Si parla tanto di genere in Italia, soprattutto da una prospettiva nostalgico-funeraria, come di un qualcosa che il nostro cinema sembra destinato a non ritrovare più. E invece tutte le manifestazioni più interessanti del cinema italiano degli ultimi anni, vanno nella direzione del «genere».
Basti pensare  ai risultati ottenuti da registi come Stefano Sollima, Gabriele Mainetti, Edoardo De Angelis, Sidney Sibilia, Matteo Rovere e Cosimo Alemà. Ed è interessante osservare come proprio il documentario e il «genere» siano in realtà le forze che maggiormente dialogano fra loro, incuranti della presunta distanza che i tutori dei rispettivi ambiti banalmente rivendicano.

Di questa prossimità, Falchi di Toni D’Angelo offre una lettura privilegiata. Nato come omaggio dichiarato al noir melodrammatico del cinema di Hong Kong degli anni Ottanta, Falchi è un riuscito esempio di racconto metropolitano in grado di mettere in relazione il centro della città con le sue cinture periferiche. Lo sguardo di D’Angelo, per esempio, è molto lontano da quello potentemente iper-realistico di Stefano Sollima, preferendo un approccio in minore, «documentario», appunto, fatto di dettagli e progressive rivelazioni ambientali.

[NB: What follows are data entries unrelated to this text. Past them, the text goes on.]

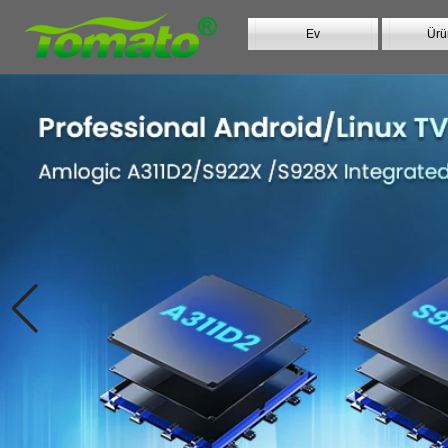
Ev
Ürü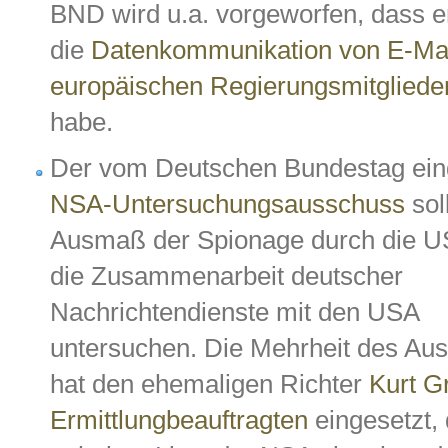
BND wird u.a. vorgeworfen, dass er
die
Datenkommunikation von E-Mai
europäischen Regierungsmitglied
habe.
Der vom Deutschen Bundestag ein
NSA-Untersuchungsausschuss
sol
Ausmaß der Spionage durch die U
die Zusammenarbeit deutscher
Nachrichtendienste mit den USA
untersuchen. Die Mehrheit des Au
hat den ehemaligen Richter
Kurt Gr
Ermittlungbeauftragten
eingesetzt, 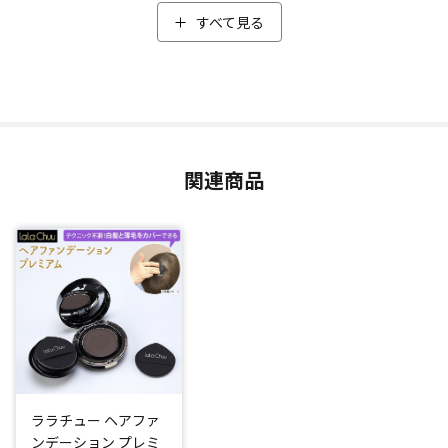
に行くまでの間、どうにかしたい！と思う方は多いのではな
すべて見る
いでしょうか？
そこでおすすめなのが、「ララチュー ヘアファンデーション
プレミアム」。透けて見える頭皮や髪の生え際、分け目など
の気になる部分に塗ると、白髪や薄毛がカバーできるヘアフ
ァンデーションです。
関連商品
韓国発の大人気商品で、髪だけでなく頭皮や地肌に直接塗れ
るのが人気の秘密。
忙しい朝のお出かけ前に、気になる髪の根元や生え際にササ
っと塗ることで白髪、薄毛をカバー。テクニック不要で簡単
に仕上がります。
機能性と使い心地の良さ
使い方は簡単。付属のミトン型のオリジナルパフに指を入
れ、気になる髪の根元や生え際にダイレクトに塗るだけ。白
ララチュー ヘアファ
髪のカバーはもちろん、根元を持ち上げ、髪のボリューム感
ンデーション プレミ
がアップしたようなメイク効果が得られます。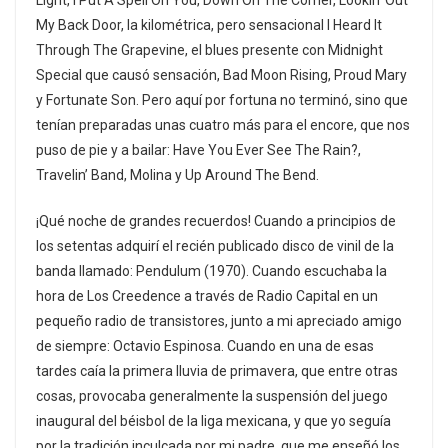
Light, I Put A Spell On You, Down On The Corner, Lookin’ Out
My Back Door, la kilométrica, pero sensacional I Heard It
Through The Grapevine, el blues presente con Midnight
Special que causó sensación, Bad Moon Rising, Proud Mary
y Fortunate Son. Pero aquí por fortuna no terminó, sino que
tenían preparadas unas cuatro más para el encore, que nos
puso de pie y a bailar: Have You Ever See The Rain?,
Travelin’ Band, Molina y Up Around The Bend.
¡Qué noche de grandes recuerdos! Cuando a principios de
los setentas adquirí el recién publicado disco de vinil de la
banda llamado: Pendulum (1970). Cuando escuchaba la
hora de Los Creedence a través de Radio Capital en un
pequeño radio de transistores, junto a mi apreciado amigo
de siempre: Octavio Espinosa. Cuando en una de esas
tardes caía la primera lluvia de primavera, que entre otras
cosas, provocaba generalmente la suspensión del juego
inaugural del béisbol de la liga mexicana, y que yo seguía
por la tradición inculcada por mi padre, que me enseñó los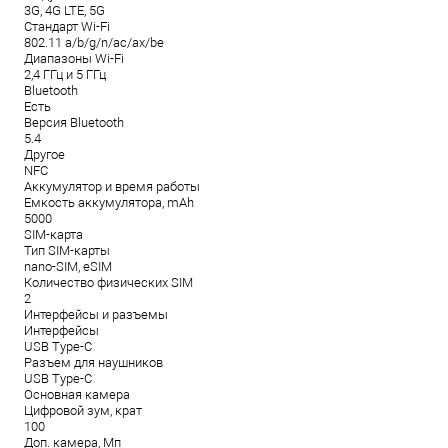
3G, 4G LTE, 5G
Стандарт Wi-Fi
802.11 a/b/g/n/ac/ax/be
Диапазоны Wi-Fi
2,4 ГГц и 5 ГГц
Bluetooth
Есть
Версия Bluetooth
5.4
Другое
NFC
Аккумулятор и время работы
Емкость аккумулятора, mAh
5000
SIM-карта
Тип SIM-карты
nano-SIM, eSIM
Количество физических SIM
2
Интерфейсы и разъемы
Интерфейсы
USB Type-C
Разъем для наушников
USB Type-C
Основная камера
Цифровой зум, крат
100
Доп. камера, Мп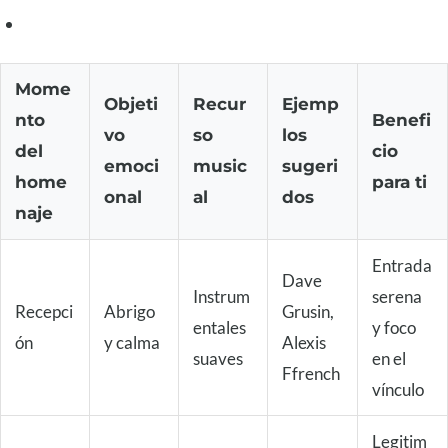
Mome
Objeti
Recur
Ejemp
nto
Benefi
vo
so
los
del
cio
emoci
music
sugeri
home
para ti
onal
al
dos
naje
Entrada
Dave
Instrum
serena
Recepci
Abrigo
Grusin,
entales
y foco
ón
y calma
Alexis
suaves
en el
Ffrench
vínculo
Legitim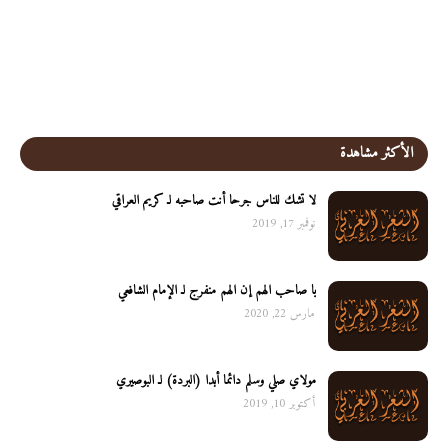
الأكثر مشاهدة
لا تشك للناس جرحا أنت صاحبه لـ كريم العراقي
نوفمبر 17, 2019
يا صاحب الهم إن الهم منفرج لـ الإمام الشافعي
مارس 22, 2020
مولاي صلي وسلم دائما أبدا (البردة) لـ البوصيري
أكتوبر 10, 2019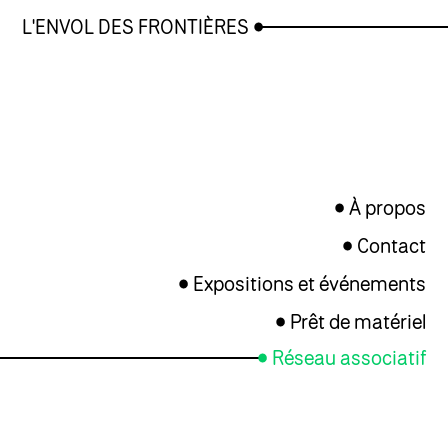
L'ENVOL DES FRONTIÈRES
À propos
Contact
Expositions et événements
Prêt de matériel
Réseau associatif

I «falchi», elemento imprescindibile del folclore cittadino napoletano, ma allo stesso tempo tassello concreto del controllo territoriale nella lotta alla camorra, rilanciano da un lato l’immagine e l’iconografia dello sbirro libertario in stile Tomas Milian o Franco Gasparri (la trilogia di Mark il poliziotto) e dall’altro un’idea di cinema quasi da quartiere di cui il compianto Stelvio Massi, con il suo cinema «americano», è stato un indimenticabile campione «italiano».
Toni D’Angelo, però, si guarda bene dal giocare di sponda con la nostalgia cinefila. Il suo è un film al presente indicativo (la scelta di Pippo Delbono è chiarissima in questo senso) nel quale la vera posta in gioco è il rimappare un territorio urbano in trasformazione continua. Il muoversi dei protagonisti fra centro e Hinterland, come in un’orbita continua, è il segno evidente di tutti i flussi urbanistici che a partire dal terremoto dell’Ottanta hanno ridisegnato, fra assenze e colpe, l’identità di Napoli. D’Angelo queste cose le conosce bene e le modalità con le quali stratifica segni apparentemente contraddittori, così come reinventa la città, evidenziano un continuo oscillare dei rapporti in campo. Un incessante ridefinirsi delle economie di strada.

Falchi, che vanta le magnifiche musiche di Nino D’Angelo, è un esempio di narrazione che dal basso tenta di rendere conto delle complessità che attraversano il cinema italiano contemporaneo.
L’approccio a-nostalgico di D’Angelo è la chiave politica di tutta l’operazione che evita sia i feticismi camorristici che quelli banalmente «legge e ordine». C’è un’altra umanità al mondo, e Falchi è il racconto di chi dai margini chiede dignità e diritti. Cinema urbano e popolare, Falchi, del tipo che ti entra in testa e ci rimane come una magnifica canzone di tre minuti. Insomma: quasi un miracolo.